**ABOUT THIS EXERCISE**
Each line of the records has to be copied exactly, though the pictures must be left out.

Saved data entries
- - -

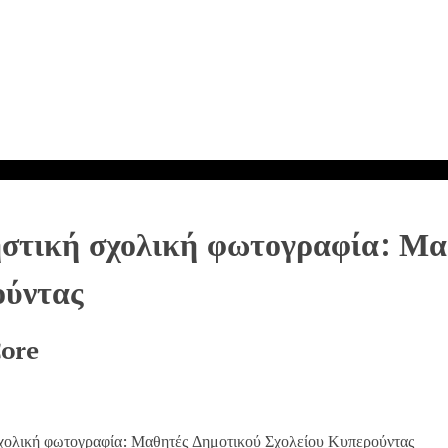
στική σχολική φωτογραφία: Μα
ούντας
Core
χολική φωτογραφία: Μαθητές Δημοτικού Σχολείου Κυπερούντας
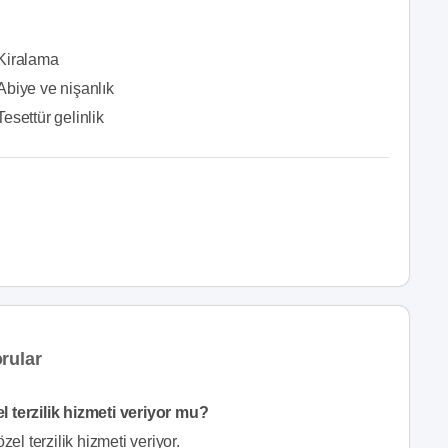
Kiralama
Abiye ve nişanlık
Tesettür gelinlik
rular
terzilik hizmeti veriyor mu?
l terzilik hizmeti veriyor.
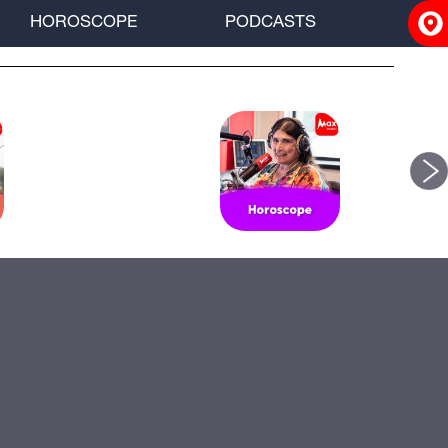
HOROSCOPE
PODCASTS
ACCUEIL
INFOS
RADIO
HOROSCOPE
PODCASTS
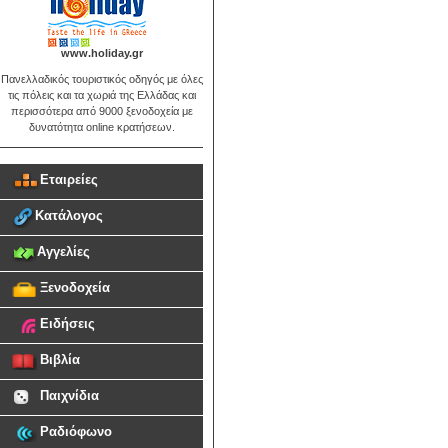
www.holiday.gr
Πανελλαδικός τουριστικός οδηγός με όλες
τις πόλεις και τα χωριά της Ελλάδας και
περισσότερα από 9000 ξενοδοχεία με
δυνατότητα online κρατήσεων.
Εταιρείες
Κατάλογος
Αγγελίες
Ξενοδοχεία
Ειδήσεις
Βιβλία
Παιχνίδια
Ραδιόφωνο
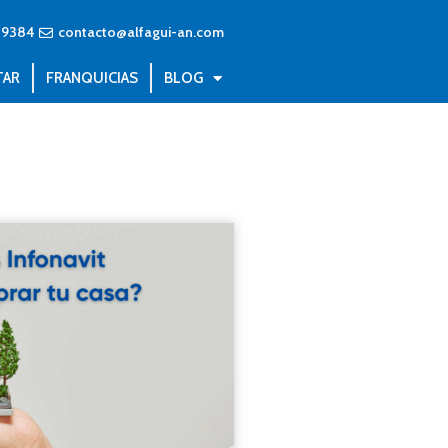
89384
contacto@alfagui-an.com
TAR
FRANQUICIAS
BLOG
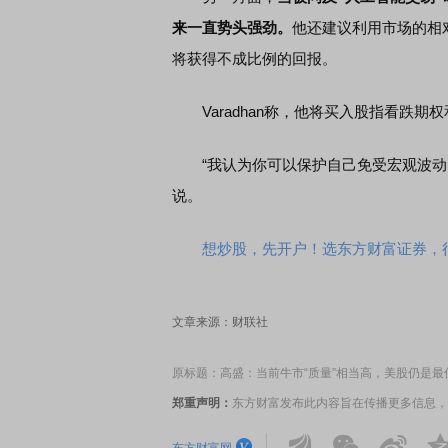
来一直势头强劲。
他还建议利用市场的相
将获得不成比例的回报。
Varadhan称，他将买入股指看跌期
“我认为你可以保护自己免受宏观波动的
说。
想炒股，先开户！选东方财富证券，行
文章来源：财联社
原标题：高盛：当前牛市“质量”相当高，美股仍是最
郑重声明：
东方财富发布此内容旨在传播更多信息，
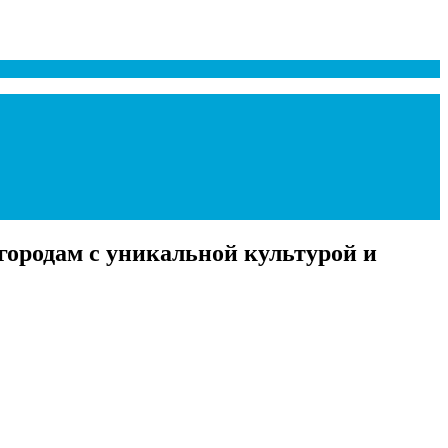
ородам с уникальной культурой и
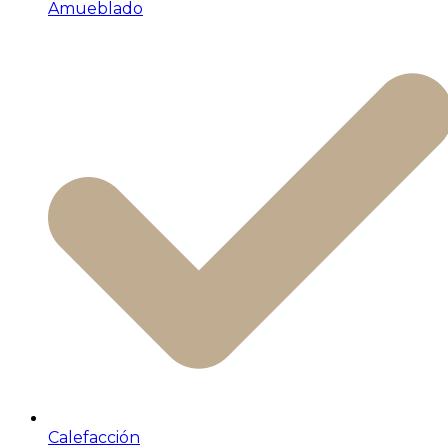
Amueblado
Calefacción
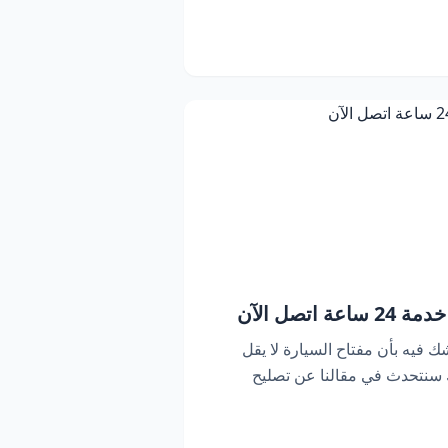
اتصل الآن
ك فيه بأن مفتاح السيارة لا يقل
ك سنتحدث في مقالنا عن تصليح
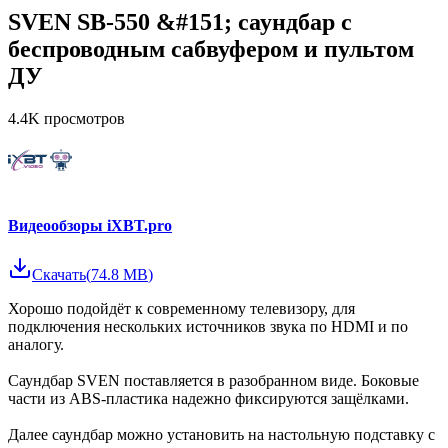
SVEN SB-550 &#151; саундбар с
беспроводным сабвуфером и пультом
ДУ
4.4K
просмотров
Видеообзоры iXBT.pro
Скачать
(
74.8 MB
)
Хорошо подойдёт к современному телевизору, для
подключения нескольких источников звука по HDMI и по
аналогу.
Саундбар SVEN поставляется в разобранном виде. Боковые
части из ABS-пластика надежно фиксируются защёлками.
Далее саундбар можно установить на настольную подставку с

- - -

**OUTPUT BELOW**
στική σχολική φωτογραφία: Μα
ούντας
Core
χολική φωτογραφία: Μαθητές Δημοτικού Σχολείου Κυπερούντας
Kiralama
Abiye ve nişanlık
Tesettür gelinlik
rular
terzilik hizmeti veriyor mu?
l terzilik hizmeti veriyor.
HOROSCOPE
PODCASTS
ACCUEIL
INFOS
RADIO
HOROSCOPE
PODCASTS
www.holiday.gr
Πανελλαδικός τουριστικός οδηγός με όλες
τις πόλεις και τα χωριά της Ελλάδας και
περισσότερα από 9000 ξενοδοχεία με
δυνατότητα online κρατήσεων.
Εταιρείες
Κατάλογος
Αγγελίες
Ξενοδοχεία
Ειδήσεις
Βιβλία
Παιχνίδια
Ραδιόφωνο
89384
contacto@alfagui-an.com
TAR
FRANQUICIAS
BLOG
来一直势头强劲。
他还建议利用市场的相
将获得不成比例的回报。
Varadhan称，他将买入股指看跌期
“我认为你可以保护自己免受宏观波动的
说。
想炒股，先开户！选东方财富证券，行
文章来源：财联社
原标题：高盛：当前牛市“质量”相当高，美股仍是最
郑重声明：
东方财富发布此内容旨在传播更多信息，
ородам с уникальной культурой и
Amueblado
Calefacción
اتصل الآن
ك فيه بأن مفتاح السيارة لا يقل
ك سنتحدث في مقالنا عن تصليح
SVEN SB-550 &#151; саундбар с
беспроводным сабвуфером и пультом
ДУ
4.4K
просмотров
Видеообзоры iXBT.pro
Скачать
(
74.8 MB
)
Хорошо подойдёт к современному телевизору, для
подключения нескольких источников звука по HDMI и по
аналогу.
Саундбар SVEN поставляется в разобранном виде. Боковые
части из ABS-пластика надежно фиксируются защёлками.
Далее саундбар можно установить на настольную подставку с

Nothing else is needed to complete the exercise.